In the first level I define three blocks:
On the second level there should be a system that collects the information from these three blocks, and from that create reports, SLA calculations, and alerts.
In the field of APM, of course, there are several extensions which can be implemented, e.g. Database tracing, collecting performance metrics from web applications, etc. It also means that different tools can be used depending on the needs, supplier or manufacturer.
The use of an APM solution is important for analyzing performance issues in your applications.
Often, an end-to-end monitoring solution is deployed in the area of APM. In my opinion, end-to-end monitoring in a outsourced or cloud environment should be seen as a separate pillar, and therefore its importance should be emphasized.
Just this kind of end-to-end monitoring solution should already be begun before a cloud migration in order to be able to determine whether there were any performance or functional improvements or deteriorations after completion of the cloud migration.
In addition, an end-to-end monitoring solution can often be the only way to monitor and evaluate the defined SLA’s of services.
The use of a Log Management solution with SIEM makes it possible to collect logs from the various services, applications and servers, and to carry out and present any necessary correlations. In the first instance, error detection may be less important than covering the various auditing requirements and implementing the requirements of a security operations center.
Finally, all of these functions must provide their reporting and SLA information. The reports on the defined SLAs should be created automatically on a regular basis and sent to the required groups of people. At the same time, it should also be possible to quickly create individual reports.

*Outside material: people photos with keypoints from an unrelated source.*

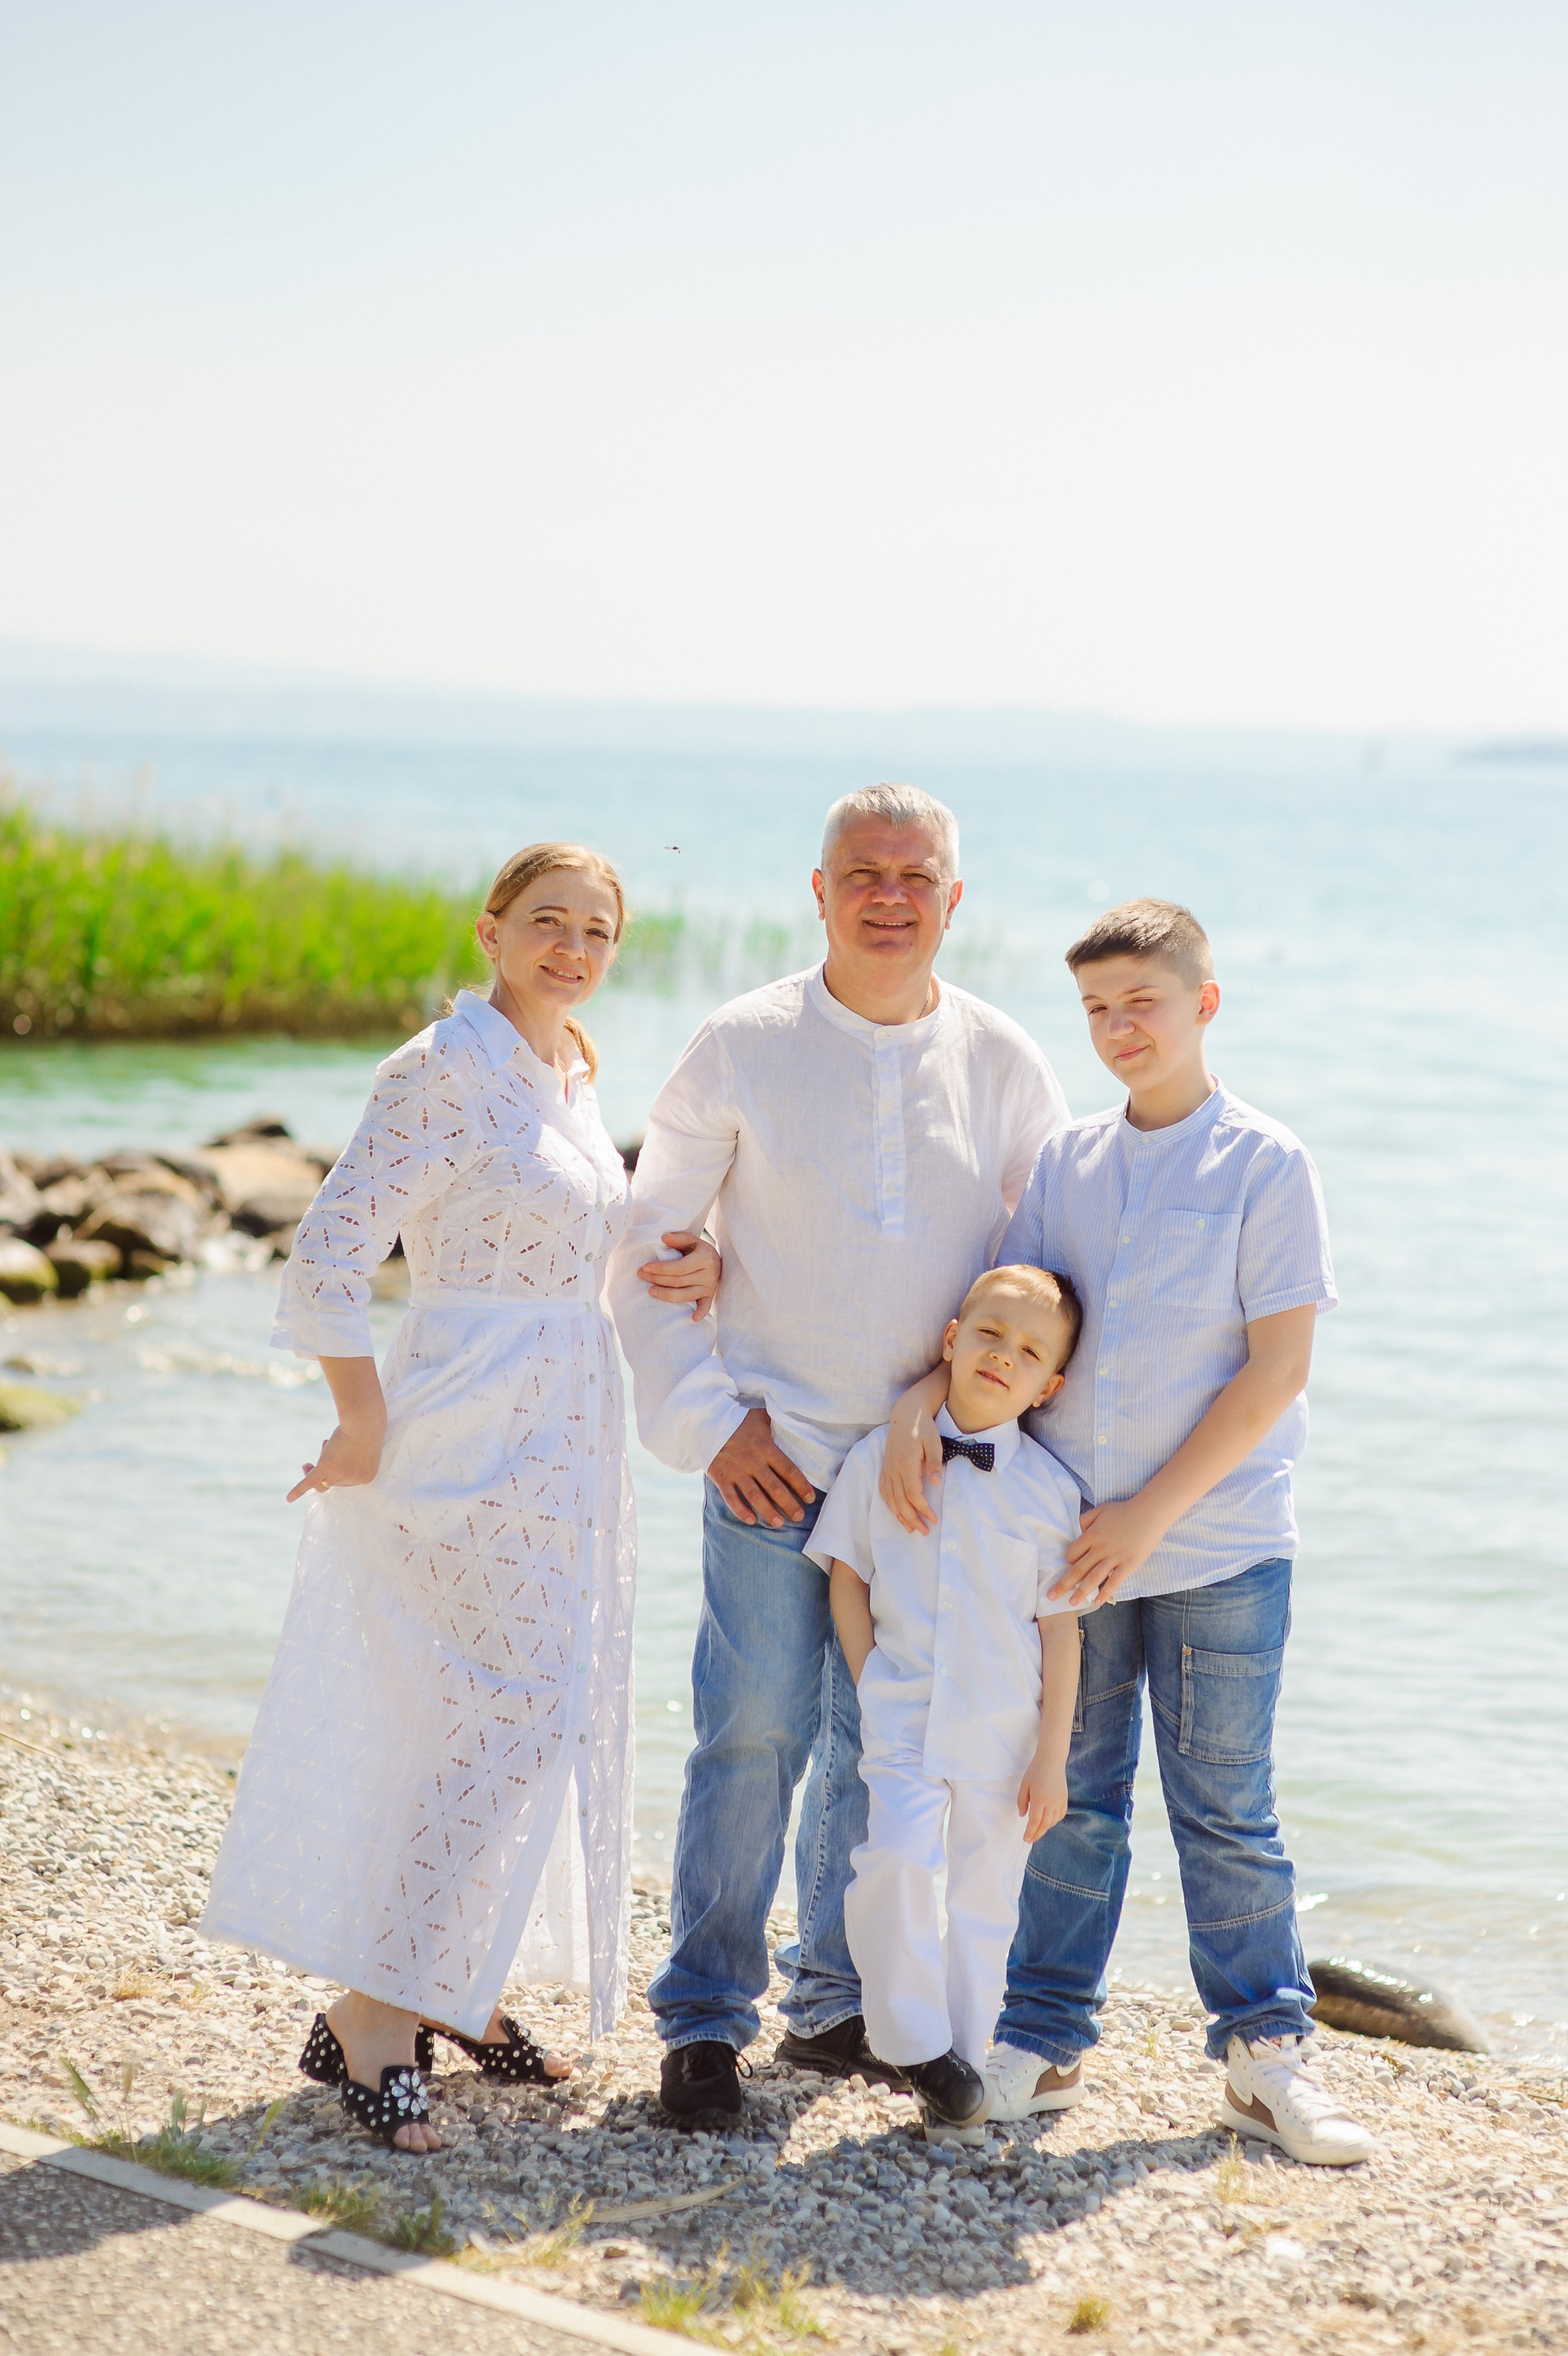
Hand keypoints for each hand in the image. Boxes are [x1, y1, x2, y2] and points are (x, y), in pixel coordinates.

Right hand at [287, 1418, 383, 1501]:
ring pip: (322, 1480)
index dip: (340, 1466)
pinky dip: (298, 1490)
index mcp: (367, 1477)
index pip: (347, 1481)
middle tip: (327, 1444)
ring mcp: (341, 1475)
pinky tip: (288, 1499)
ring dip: (318, 1465)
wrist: (363, 1421)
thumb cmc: (367, 1428)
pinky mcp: (327, 1467)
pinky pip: (309, 1482)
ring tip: (320, 1450)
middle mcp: (354, 1480)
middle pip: (334, 1480)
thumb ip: (357, 1459)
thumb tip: (343, 1460)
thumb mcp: (366, 1447)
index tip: (341, 1450)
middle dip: (330, 1462)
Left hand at [636, 1230, 721, 1320]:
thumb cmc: (698, 1249)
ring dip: (668, 1295)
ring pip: (687, 1295)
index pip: (680, 1267)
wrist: (717, 1260)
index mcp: (704, 1258)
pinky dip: (701, 1313)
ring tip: (650, 1291)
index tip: (645, 1267)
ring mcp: (709, 1287)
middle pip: (679, 1281)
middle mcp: (708, 1274)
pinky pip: (706, 1306)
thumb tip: (664, 1238)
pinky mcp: (709, 1296)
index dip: (661, 1268)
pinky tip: (693, 1319)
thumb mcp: (692, 1240)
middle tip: (641, 1275)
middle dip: (658, 1279)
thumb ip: (679, 1238)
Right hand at [707, 1407, 814, 1528]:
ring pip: (755, 1496)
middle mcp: (752, 1462)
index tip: (810, 1498)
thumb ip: (776, 1421)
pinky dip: (741, 1510)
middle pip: (774, 1487)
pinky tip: (751, 1520)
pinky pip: (731, 1498)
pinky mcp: (720, 1477)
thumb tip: (794, 1417)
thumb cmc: (737, 1418)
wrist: (706, 1420)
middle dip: (789, 1504)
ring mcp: (736, 1471)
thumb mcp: (760, 1416)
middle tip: (799, 1517)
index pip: (788, 1470)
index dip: (801, 1486)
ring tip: (779, 1523)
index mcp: (765, 1447)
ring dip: (768, 1511)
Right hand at [878, 1398, 943, 1534]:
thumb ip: (934, 1463)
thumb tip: (936, 1483)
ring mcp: (887, 1468)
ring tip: (911, 1529)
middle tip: (924, 1531)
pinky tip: (897, 1513)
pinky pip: (884, 1491)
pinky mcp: (886, 1467)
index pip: (913, 1494)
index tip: (934, 1519)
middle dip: (912, 1519)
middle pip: (900, 1501)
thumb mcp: (934, 1442)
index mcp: (906, 1463)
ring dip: (900, 1516)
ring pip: (890, 1498)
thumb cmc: (923, 1427)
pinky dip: (890, 1505)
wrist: (906, 1413)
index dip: (923, 1509)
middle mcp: (894, 1468)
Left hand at [1017, 1756, 1067, 1842]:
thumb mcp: (1024, 1784)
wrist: (1052, 1760)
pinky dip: (1054, 1821)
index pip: (1035, 1821)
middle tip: (1030, 1839)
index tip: (1026, 1839)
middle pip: (1045, 1825)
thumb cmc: (1035, 1770)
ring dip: (1045, 1828)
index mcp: (1039, 1799)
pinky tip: (1048, 1821)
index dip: (1030, 1832)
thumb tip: (1023, 1816)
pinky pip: (1060, 1815)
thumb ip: (1022, 1801)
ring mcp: (1060, 1801)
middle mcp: (1051, 1802)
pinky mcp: (1065, 1799)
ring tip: (1037, 1830)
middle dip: (1037, 1834)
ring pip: (1053, 1822)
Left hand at [1049, 1496, 1165, 1606]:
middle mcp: (1100, 1548)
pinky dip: (1105, 1593)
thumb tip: (1076, 1529)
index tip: (1069, 1566)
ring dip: (1081, 1592)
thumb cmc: (1124, 1510)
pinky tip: (1097, 1602)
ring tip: (1071, 1603)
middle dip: (1063, 1584)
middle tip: (1051, 1596)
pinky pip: (1114, 1582)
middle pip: (1078, 1569)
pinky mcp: (1129, 1565)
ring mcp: (1114, 1558)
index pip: (1072, 1553)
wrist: (1149, 1513)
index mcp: (1091, 1535)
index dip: (1068, 1561)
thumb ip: (1086, 1519)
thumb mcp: (1100, 1510)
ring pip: (1093, 1578)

To simplify the management of all alarms, the entire alerting mechanism should be controlled by the system at the second level.
Finally, I would like to say that this central collection point of information is being used by many to provide control of their cloud systems and/or their outsourcing costs.
I know that explaining all these themes can be quite long and difficult, but with this blog I tried to summarize the most important steps and components for successful cloud monitoring.